──────── DOCUMENT ────────

Betcha you didn’t know that the Charter Commission—a group of non-elected mopes from the city’s various racial, sexual-choice, public employee union pressure groups—had yet another few cards up their sleeves, having bamboozled the city’s myopic electorate into buying the truly bizarre new charter.
Who knew, in effect, that the panel of progressives was, in reality, a sort of shadow City Council, choc-full of new ordinances to startle and amuse the citizens?
Well, we’ve got ‘em…and, boy! Have they been busy.
The Commish’s “phase II” deliberations barfed up nine proposals for voters in 2024 and six proposals for the lame duck City Council to chew on before they wind up in history’s dust-bin.
The list begs one to consider the Iron Rule of Unintended Consequences, our local specialty. Progressives, as we should know, love-love-love Big Ideas, since they are smarter than the rest of us and occupy the moral high ground. Not their fault that the ideas sorta stumble on their way to reality, but we’ll ignore that for a moment as we take a cruise through a few, which our compatriots in legacy media have avoided analyzing.
Turn over a rock, no telling what’ll crawl out.
Many of the 25 Big Ideas seem to be, well…harmless. Some are merely of interest to grammarians. Others are well-placed time-bombs designed, as is the Charter, to cement a certain quasi-religious political philosophy in place for…who knows how long. The last Charter lasted a century.
No one, of course, bothered to mention that the old charter had created a damn nice town, survived the city’s ultra-corruption of the ‘20s-’50s, and that any current failings were a matter of dumb politics and politicians as opposed to something called “siloing.” But let’s not be sore losers, another Portland specialty.
So let’s take a ramble through the progressive dream world…
Proposal #1: Delete the prohibition on mandating the weatherization of structures built before September 1, 1979.
This one tops the list? The ban was put in place by a vote of citizens, who approved it by a hefty margin but—hey! Times change. And now we have a battalion of bureaucrats within the city’s Bureau of Planning & Sustainability (one of the most odious, slow-witted, arrogant silos), which got the Commission’s Climate & Environmental Justice Subcommittee to get serious about climate change and put some fangs on the city’s feel-good goal of being carbon-neutral by 2050.
As if that will in any way alter the course of Chinese, Indian, and Third-World carbon-belching power plants and farting cows.
And so the Commish notes, in passing, that…
…approximately 71% of properties in the urban service boundary (or 140,893) were constructed prior to 1979…
…without noting where these structures are (let’s guess: in the poorest neighborhoods, which brings up an inevitable racial angle, which we’ll encounter elsewhere) and what a future City Council (with a majority of councilors elected, somehow, with 25% of the vote*) will do to force these expensive retrofits.
The Charter Commission’s PR release, modestly titled a “Progress Report” (older ones have gone down the Orwellian memory hole), says innocently…
…no mandates about specific weatherization are being proposed…
…but adds, ominously, that it…
…would allow for weatherization and energy efficiency policy to be created as an additional tool to reach the City’s climate action goals…
Give ‘em “tools” and don’t yell when the bureaucrats use ‘em.

──────── PROVIDED DATA ────────

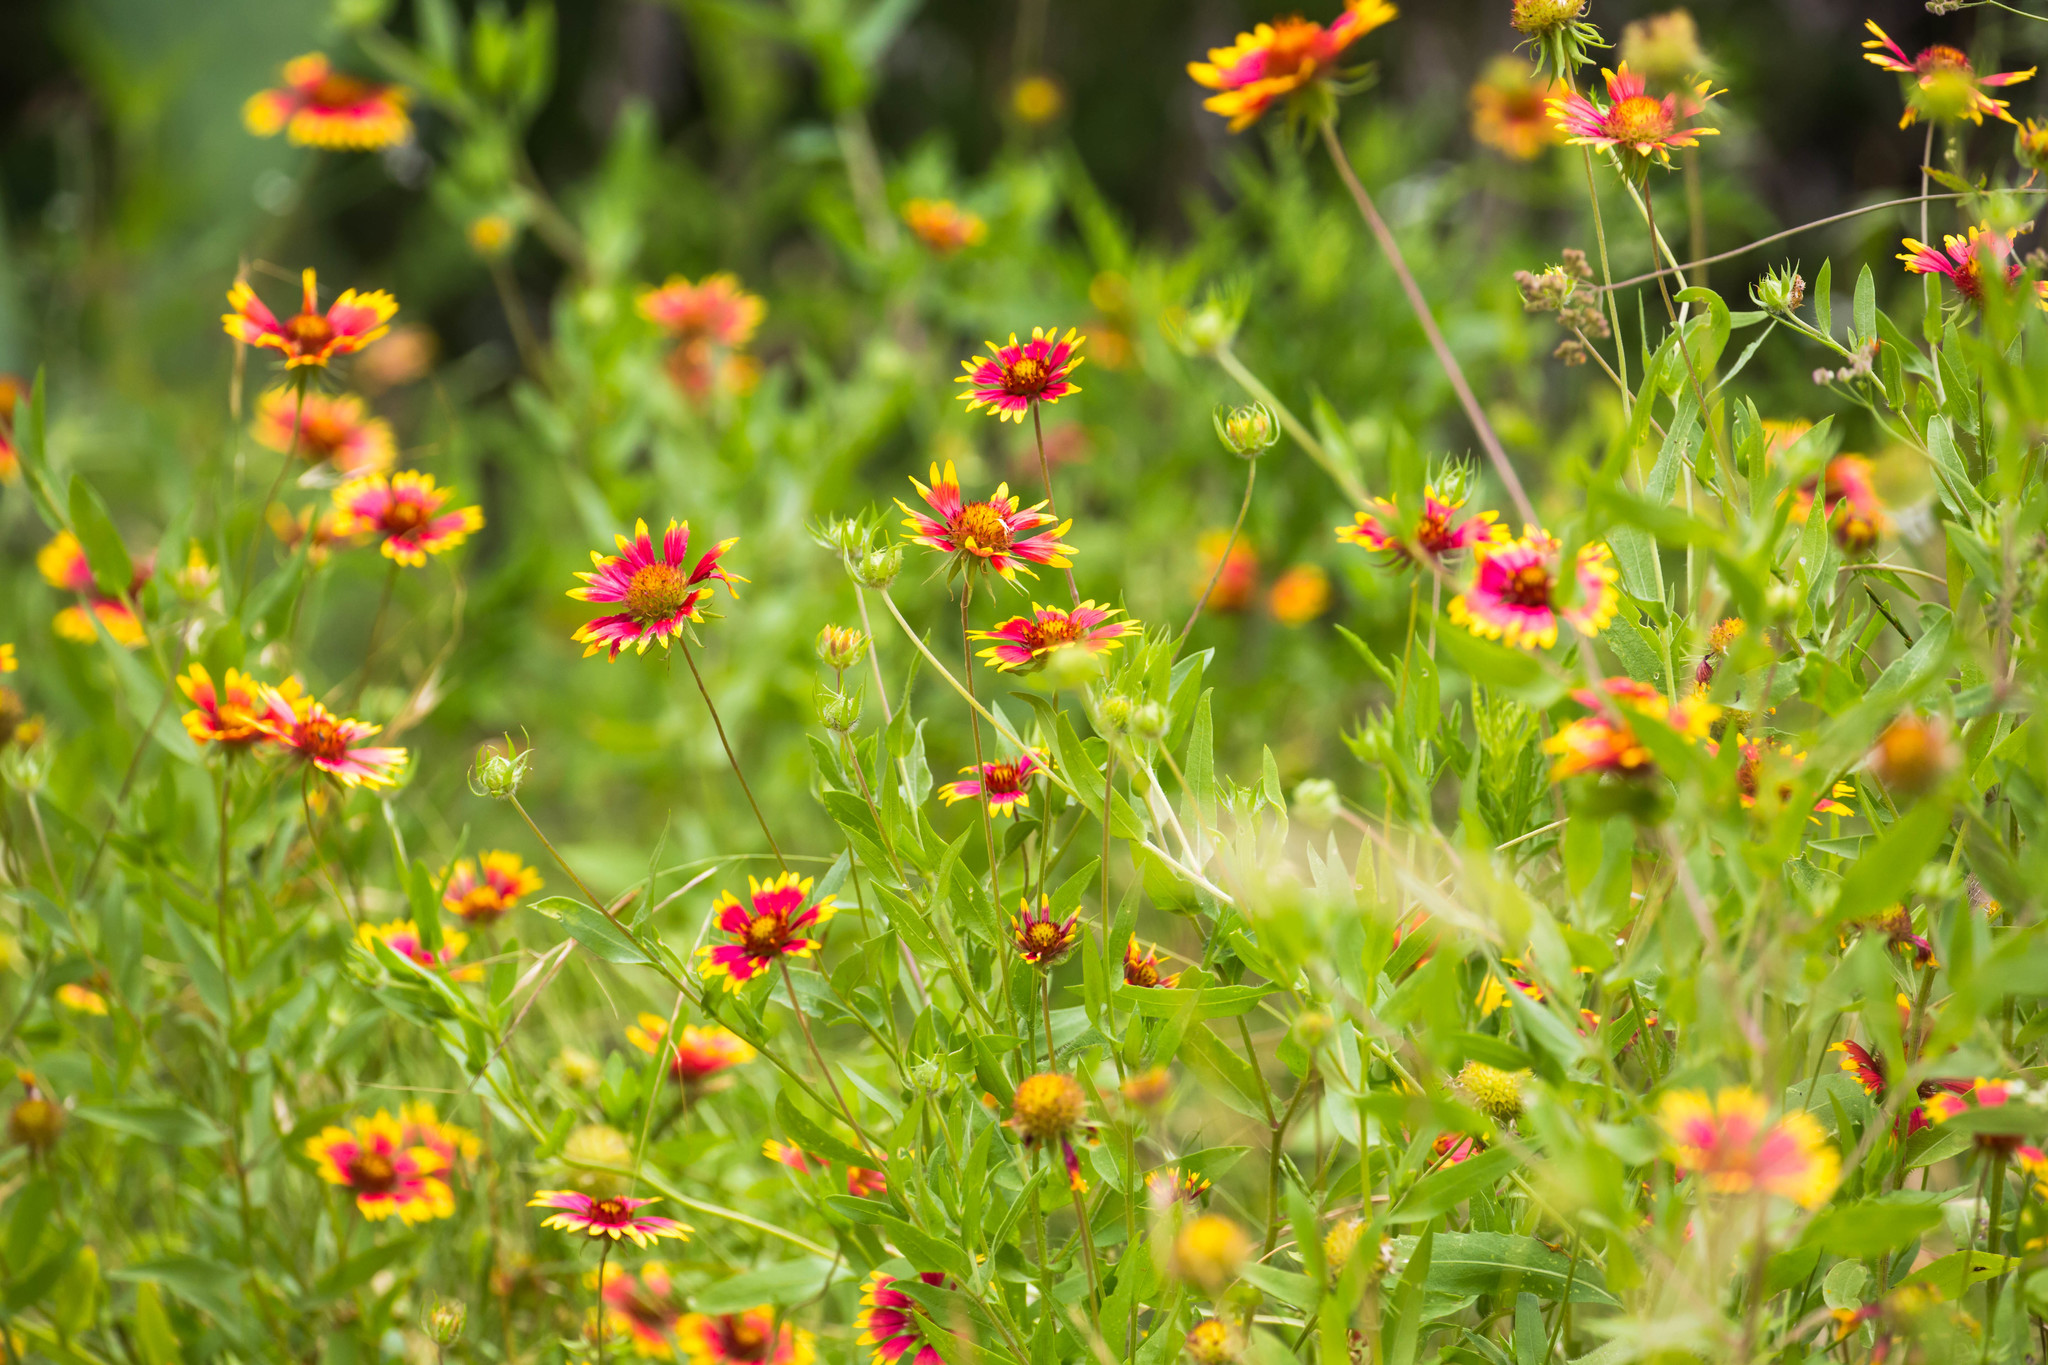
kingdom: Plantae
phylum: Tracheophyta
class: Magnoliopsida
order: Asterales
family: Asteraceae
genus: Gaillardia
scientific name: Gaillardia pulchella
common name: Firewheel
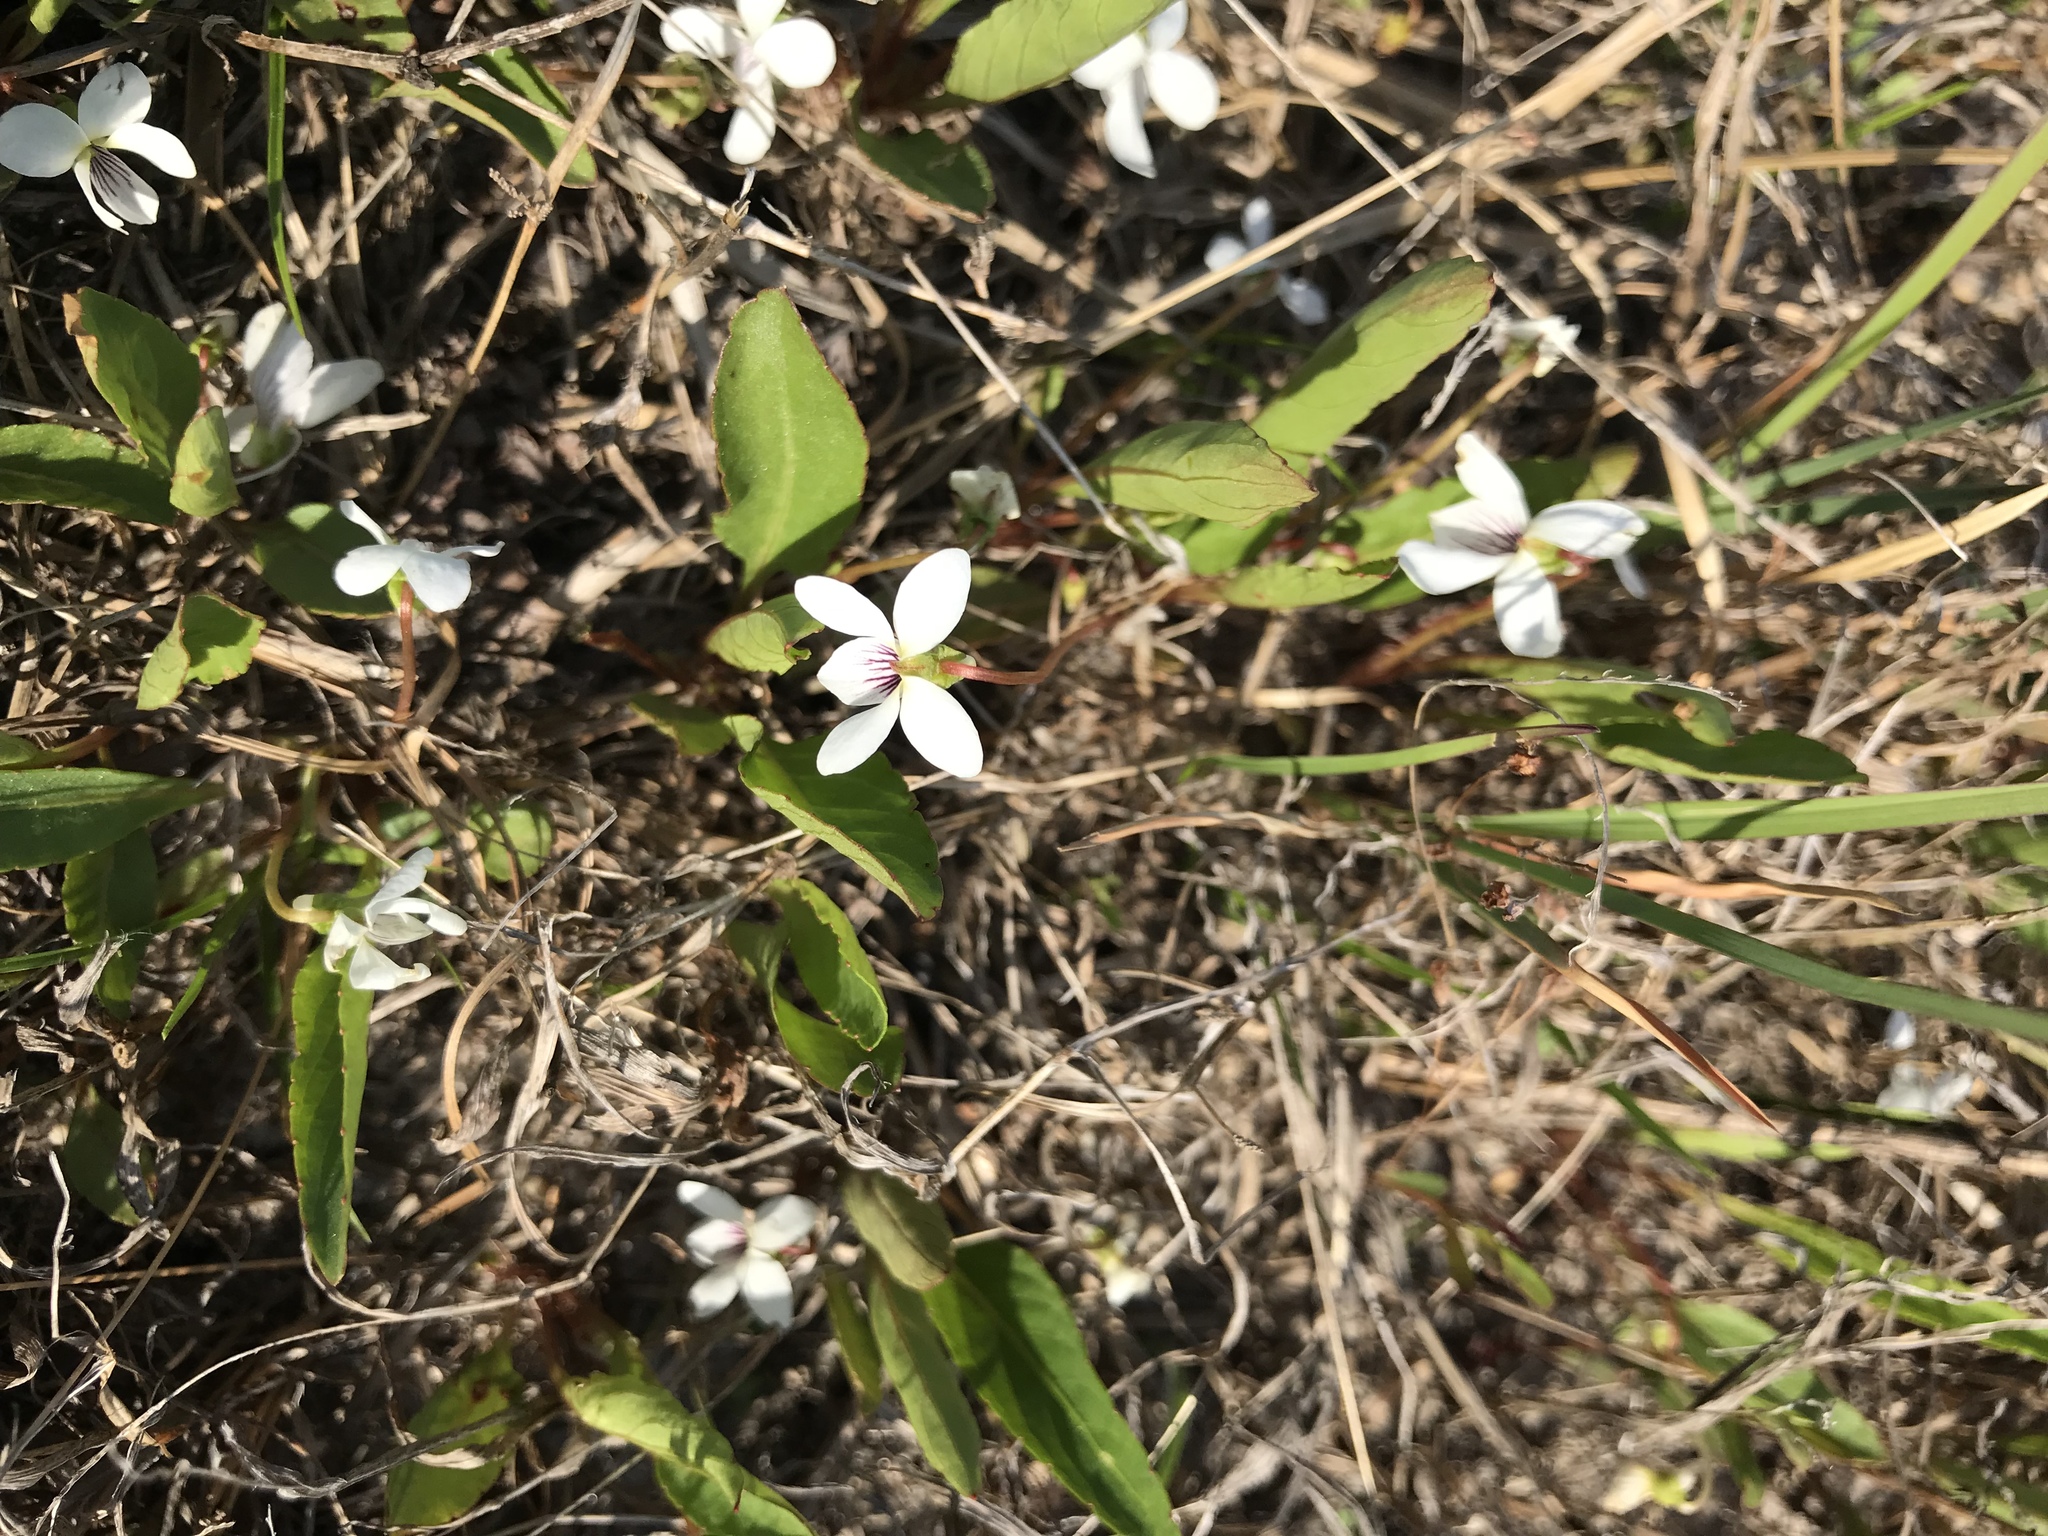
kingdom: Plantae
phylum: Tracheophyta
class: Magnoliopsida
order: Malpighiales
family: Violaceae
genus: Viola
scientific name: Viola lanceolata
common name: Bog white violet
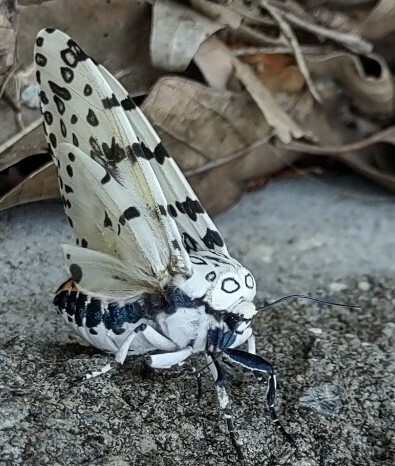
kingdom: Animalia
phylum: Arthropoda
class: Insecta
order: Lepidoptera
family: Erebidae
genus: Hypercompe
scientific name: Hypercompe scribonia
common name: Giant leopard moth
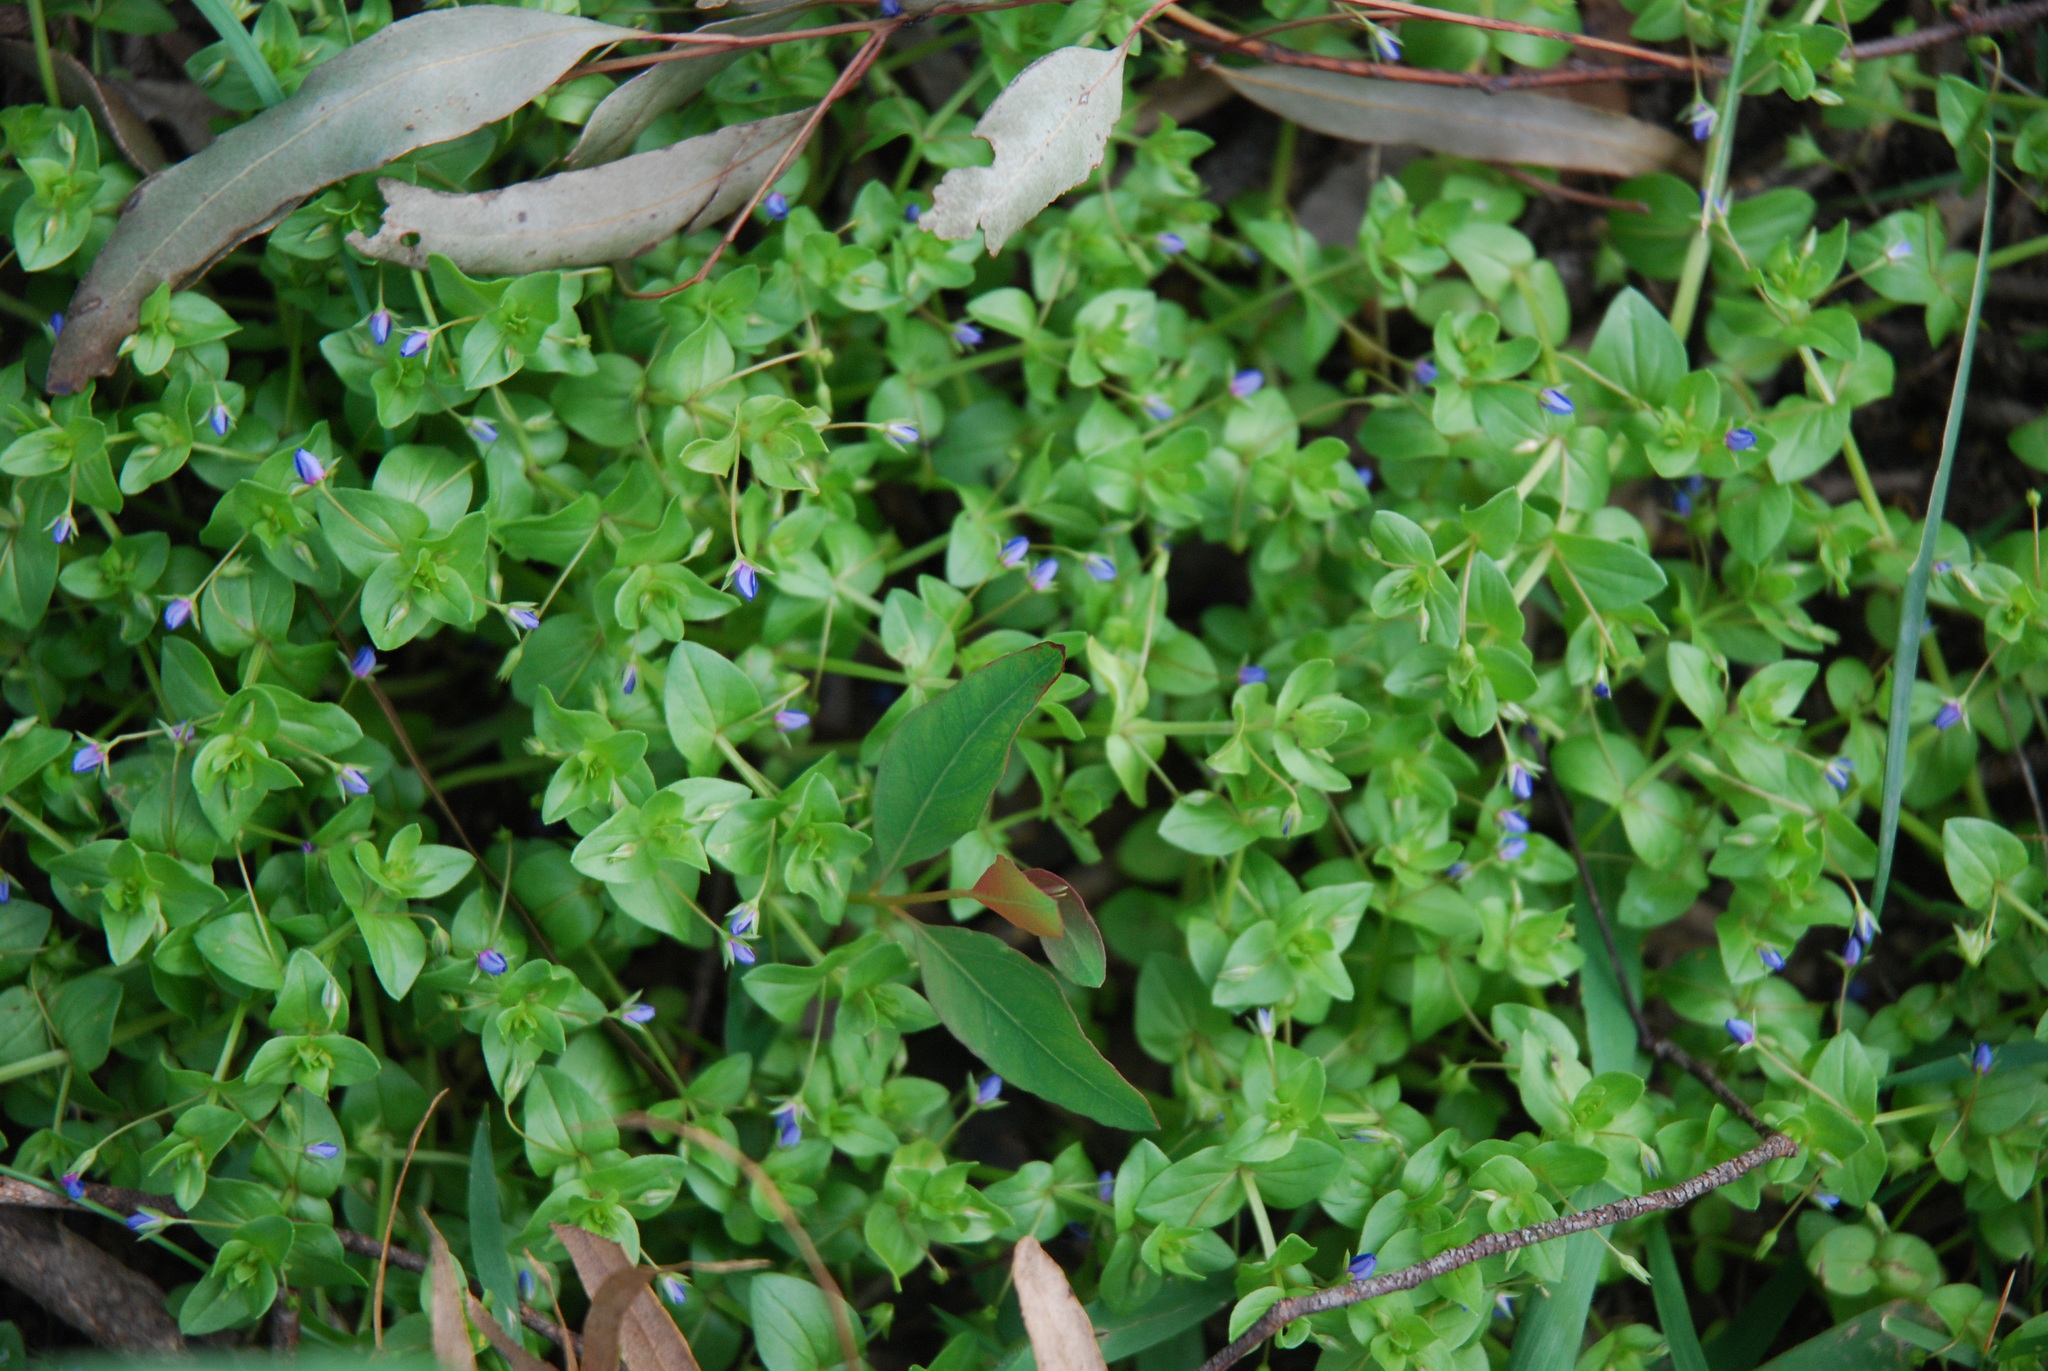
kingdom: Plantae
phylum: Tracheophyta
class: Magnoliopsida
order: Ericales
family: Primulaceae
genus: Lysimachia
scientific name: Lysimachia loeflingii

────────

WHAT TO WORK ON:
**1)** In the article on the Charter Commission's proposals, about what share of properties in the urban service boundary were built before 1979?
**2)** Carry on the article about the Charter Commission's proposals past its final sentence, keeping its tone.

RESULTS OF THE TASKS:
**1)** Approximately 71%, or 140,893 properties.

**2)**
Golly! We’re at No. 1 and already starting to suffer from utopia-exhaustion. Let’s skip forward to…
Proposal #9: Update, and make consistent, references to “protected classes.”
Looks pretty innocuous, doesn’t it? The Commish redlined 32 words in the old charter which included, “race, religion, gender, marital and family status, national origin, age, mental or physical disability, sexual orientation, gender identity, source of income.” Seems to include just about everyone (excluding the city’s who-know-whos). This was replaced with innocent-sounding…
…“protected class under local ordinance, or state or federal law.”
Note the words, “local ordinance.” And think about all of those City Council 25-percenters waiting in the wings. Gee! What do you think Jo Ann Hardesty (or Candace Avalos) will devise on the new Council filled with people “who look like the community they represent?”
There are other strange items, such as…
Proposal #7:Remove the 5% cap on transient lodgings tax.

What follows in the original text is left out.